Text for analysis:
┏━━
Box Plots, Or Better!

This post is motivated by discussions I have been having for, ehm, forever?

To encourage others to use good research practices and avoid bar charts, I’ll argue that people should use box plots as their go-to choice when presenting performance results. Of course, box plots aren’t a one-size-fits-all solution. However, I believe they should be the preferred choice for many standard situations. For some situations, more appropriate chart types should be chosen based on careful consideration.

Thus, box plots should be the default choice instead of the omnipresent bar chart. Or short: Box Plots, or Better!

When working on performance, I usually work with just-in-time compiling language runtimes, on which I would run various experiments that I want to compare. For examples, check the papers of Humphrey, Octave, and Sophie (copies are here). However, I believe the argument applies more generally beyond our own work.

Reason 1: Performance Measurements Are Samples from a Distribution

When we measure the performance of a system, we usually get a data point that has been influenced by many different factors. This is independent of whether we measure wall-clock time, the number of executed instructions, or perhaps memory. While we can control some factors and influence others, today’s systems are often too complex for us to fully understand them. For example, cache effects, thermal properties, as well as hard- and software interactions outside our control can change performance non-deterministically. In practice, we therefore often treat the system as a black box.¹¹ I’d encourage people to dig deeper, but I’m aware that time does not always allow for it. Treating it as a black box then of course requires us to repeat our experiments multiple times to be able to characterize the range of results that are to be expected. Statisticians would perhaps describe our measuring as “sampling a distribution”.

And this is the point where box plots come in. They are designed to be a convenient way to characterize distributions. Let’s assume we have an experiment A and B, and we have taken 50 measurements each. Figure 1 shows the results of our experiments as box plots.

I annotated the box plot for A with some key elements, including the median, 25th, and 75th percentile. We also see the notion of an interquartile range, which tells us a bit about the shape of the result distribution and outliers, i.e., typically all measurements that are further from the 25th and 75th percentile than 1.5x the interquartile range.

Wikipedia has a good overview of box plots that also goes deeper.

Reason 2: Allows Detailed Visual Comparison

With box plots, we have enough details to see that the two experiments behave differently in a number of ways.
┗━━
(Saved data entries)
┏━━
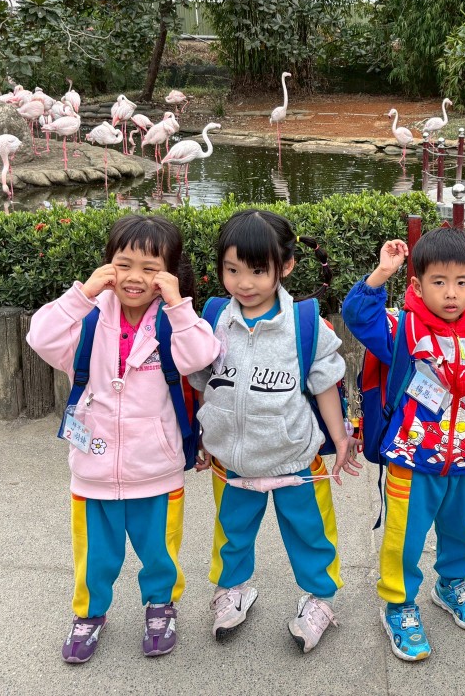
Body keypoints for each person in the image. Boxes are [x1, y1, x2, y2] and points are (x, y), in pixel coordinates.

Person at [27, 214, 221, 664]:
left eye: (151, 268)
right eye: (124, 264)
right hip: (93, 470)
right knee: (95, 556)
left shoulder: (172, 325)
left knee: (160, 553)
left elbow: (202, 356)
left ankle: (161, 607)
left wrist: (178, 305)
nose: (135, 277)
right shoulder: (87, 321)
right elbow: (40, 336)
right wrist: (83, 294)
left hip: (157, 469)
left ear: (169, 273)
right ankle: (89, 614)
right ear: (107, 265)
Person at [191, 209, 358, 653]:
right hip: (232, 459)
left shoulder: (304, 323)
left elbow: (325, 383)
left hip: (294, 457)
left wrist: (340, 439)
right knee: (231, 531)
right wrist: (203, 436)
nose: (244, 283)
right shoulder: (213, 318)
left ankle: (319, 599)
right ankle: (232, 589)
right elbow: (203, 382)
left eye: (257, 271)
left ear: (285, 267)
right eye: (232, 270)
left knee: (310, 533)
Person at [342, 227, 465, 662]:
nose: (451, 293)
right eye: (439, 282)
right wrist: (383, 273)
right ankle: (399, 604)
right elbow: (357, 316)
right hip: (411, 459)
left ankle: (452, 583)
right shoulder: (402, 328)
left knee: (460, 530)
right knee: (405, 537)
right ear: (418, 286)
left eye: (461, 282)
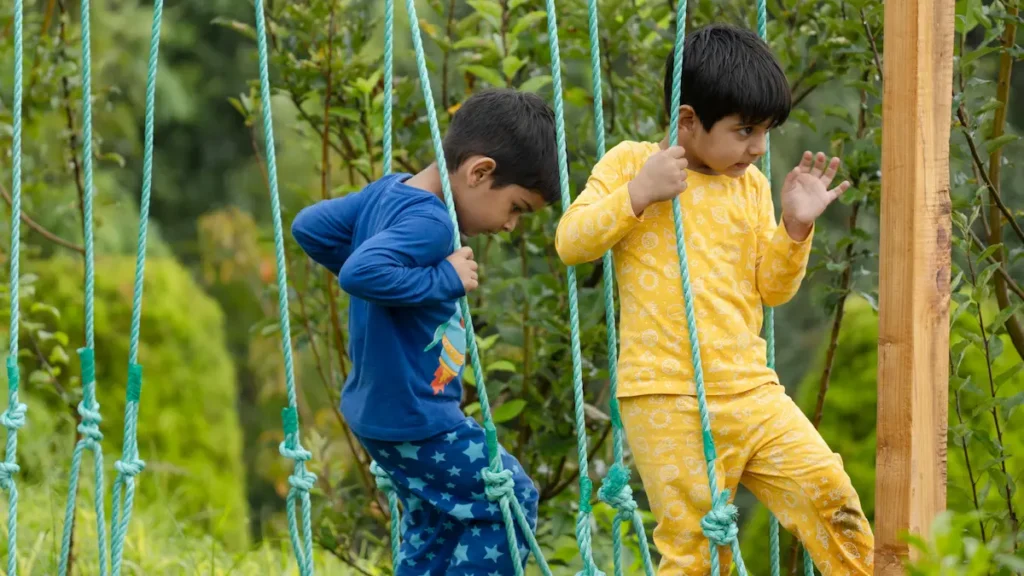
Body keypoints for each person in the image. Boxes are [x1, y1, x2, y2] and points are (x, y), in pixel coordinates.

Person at [554, 23, 874, 576]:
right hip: (666, 397)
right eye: (744, 130)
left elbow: (771, 289)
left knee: (831, 499)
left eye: (766, 130)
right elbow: (571, 242)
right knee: (699, 554)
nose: (758, 147)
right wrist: (638, 194)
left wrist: (795, 228)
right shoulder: (633, 164)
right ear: (687, 121)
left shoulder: (749, 184)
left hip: (752, 391)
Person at [292, 88, 559, 575]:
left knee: (436, 532)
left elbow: (310, 226)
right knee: (512, 499)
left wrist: (394, 288)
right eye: (516, 208)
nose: (511, 227)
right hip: (417, 419)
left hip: (383, 415)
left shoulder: (388, 192)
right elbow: (359, 273)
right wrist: (440, 279)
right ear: (480, 172)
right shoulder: (432, 223)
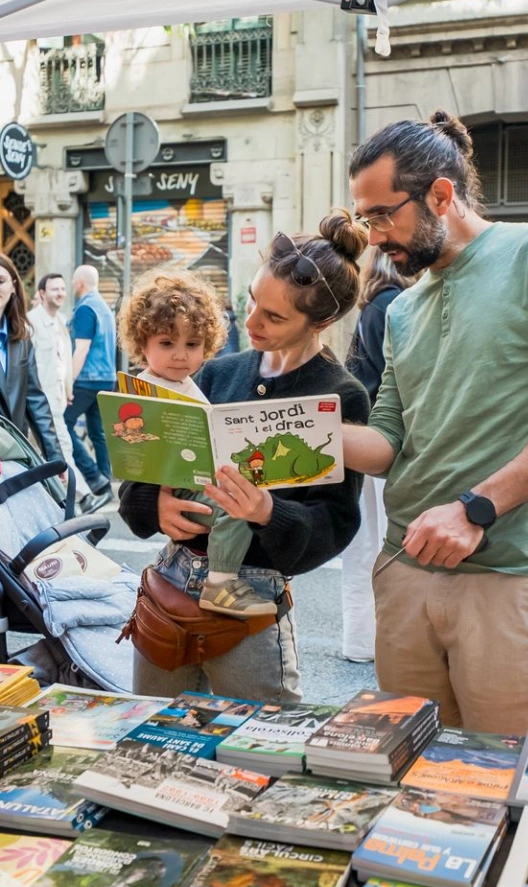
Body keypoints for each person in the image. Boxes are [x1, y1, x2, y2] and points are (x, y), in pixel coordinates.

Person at [343, 109, 528, 734]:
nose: (374, 236)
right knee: (414, 789)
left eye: (382, 215)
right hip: (405, 574)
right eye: (365, 219)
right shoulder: (404, 309)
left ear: (441, 194)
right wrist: (300, 431)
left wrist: (477, 509)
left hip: (508, 576)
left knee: (504, 788)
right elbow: (389, 441)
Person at [118, 210, 370, 702]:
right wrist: (157, 506)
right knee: (152, 733)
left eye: (273, 317)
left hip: (250, 598)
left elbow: (336, 524)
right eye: (252, 300)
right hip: (171, 582)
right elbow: (139, 484)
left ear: (323, 320)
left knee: (254, 745)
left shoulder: (340, 394)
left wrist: (266, 512)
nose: (250, 321)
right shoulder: (215, 372)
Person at [117, 270, 273, 618]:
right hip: (183, 488)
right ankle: (221, 582)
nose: (180, 356)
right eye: (166, 343)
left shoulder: (188, 382)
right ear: (142, 344)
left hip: (195, 480)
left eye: (192, 345)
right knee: (235, 507)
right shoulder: (147, 390)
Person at [341, 249, 416, 663]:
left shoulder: (372, 304)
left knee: (364, 544)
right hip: (384, 437)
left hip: (364, 432)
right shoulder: (394, 304)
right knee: (390, 542)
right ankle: (384, 644)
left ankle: (360, 643)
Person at [28, 273, 111, 514]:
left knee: (44, 450)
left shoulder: (63, 322)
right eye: (54, 289)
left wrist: (69, 389)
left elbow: (63, 363)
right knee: (61, 445)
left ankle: (55, 499)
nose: (60, 293)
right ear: (42, 293)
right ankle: (84, 495)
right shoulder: (29, 323)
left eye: (63, 289)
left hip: (59, 398)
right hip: (40, 402)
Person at [0, 253, 62, 463]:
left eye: (0, 281)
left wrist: (55, 459)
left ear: (13, 286)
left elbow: (35, 400)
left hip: (13, 454)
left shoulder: (22, 339)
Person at [63, 264, 117, 499]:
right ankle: (104, 482)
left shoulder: (85, 308)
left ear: (80, 283)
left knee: (63, 423)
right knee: (98, 431)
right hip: (106, 378)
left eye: (74, 281)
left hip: (87, 378)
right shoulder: (104, 307)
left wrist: (69, 382)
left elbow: (81, 349)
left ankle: (92, 474)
┗━━
Things to do:
(1) Using the text on box plots, decide whether each statement agrees with it, answering yes or no and quoting the words that decide it: (a) Experiments A and B were each measured 50 times. (b) The author claims box plots fit every situation. (c) Outliers are typically the measurements more than twice the interquartile range away from the 25th and 75th percentile.
(2) Extend the text on box plots, picking up right after its last sentence.
None of the items matter for any of this.

Answers per task:
(1)
(a) Yes: "we have taken 50 measurements each"
(b) No: "box plots aren’t a one-size-fits-all solution"
(c) No: "further from the 25th and 75th percentile than 1.5x the interquartile range"

(2)
The median lines tell us that A is usually faster than B. However, we also see that A is not always faster than B, because the results are further spread out. In the worst case, A takes 19 seconds, which is more than B’s worst case of 15 seconds. While the main half of all data points for both experiments don’t overlap, we see that a good chunk of A’s results still fall within what’s often not considered to be outliers, i.e., the range between the 75th percentile with 1.5x of the interquartile range added.

By looking at the figure and comparing these plots, I believe we can get a reasonable intuition of the performance tradeoffs of the two options.

Reason 3: Box Plots Give Enough Details

The above analysis of the results would not have been possible for instance with a classic bar chart as shown in Figure 2.

Bar charts are often used to compare the performance of two or more systems or experiments. However, they show only three values per bar, typically a chosen “measure of centrality”, and some form of “error”. Very common are here things like the arithmetic mean, geometric mean, harmonic mean, and perhaps the median. Each of these has different properties, and one has to carefully think about which one to use based on the type of data one is working with (or perhaps not). At this point one also still has to chose how to characterize measurement errors.

This means that bar charts are less standardized than box plots, and one has to be explicit about what is shown.

To just give one example, Figure 3 is the same data but shows the median and the 25th and 75th percentile instead of the mean and standard deviation.

Since we show different sets of statistics, our impression of the results somewhat changes. Of course, this is the power of visualization and picking statistics. We can draw attention to specific aspects of the data. Figure 3 would lead me to conclude that A is always better than B, while Figure 2 would make me wonder what the underlying data looks like to understand how we got to the depicted standard deviation.

Compared to our box plot in Figure 1, the choice of statistics to show, and the reduced number of details we see here can result in misleading others and ourselves. Thus, I’d strongly argue that bar charts are neither a good default to represent data during data analysis, nor when presenting the final insights in a paper. They show too few details, oversimplifying an often more complex story.

Reason 4: Box Plots Don’t Overwhelm With Details

Of course, we could also go in the other direction and choose a plot type that shows much more detail.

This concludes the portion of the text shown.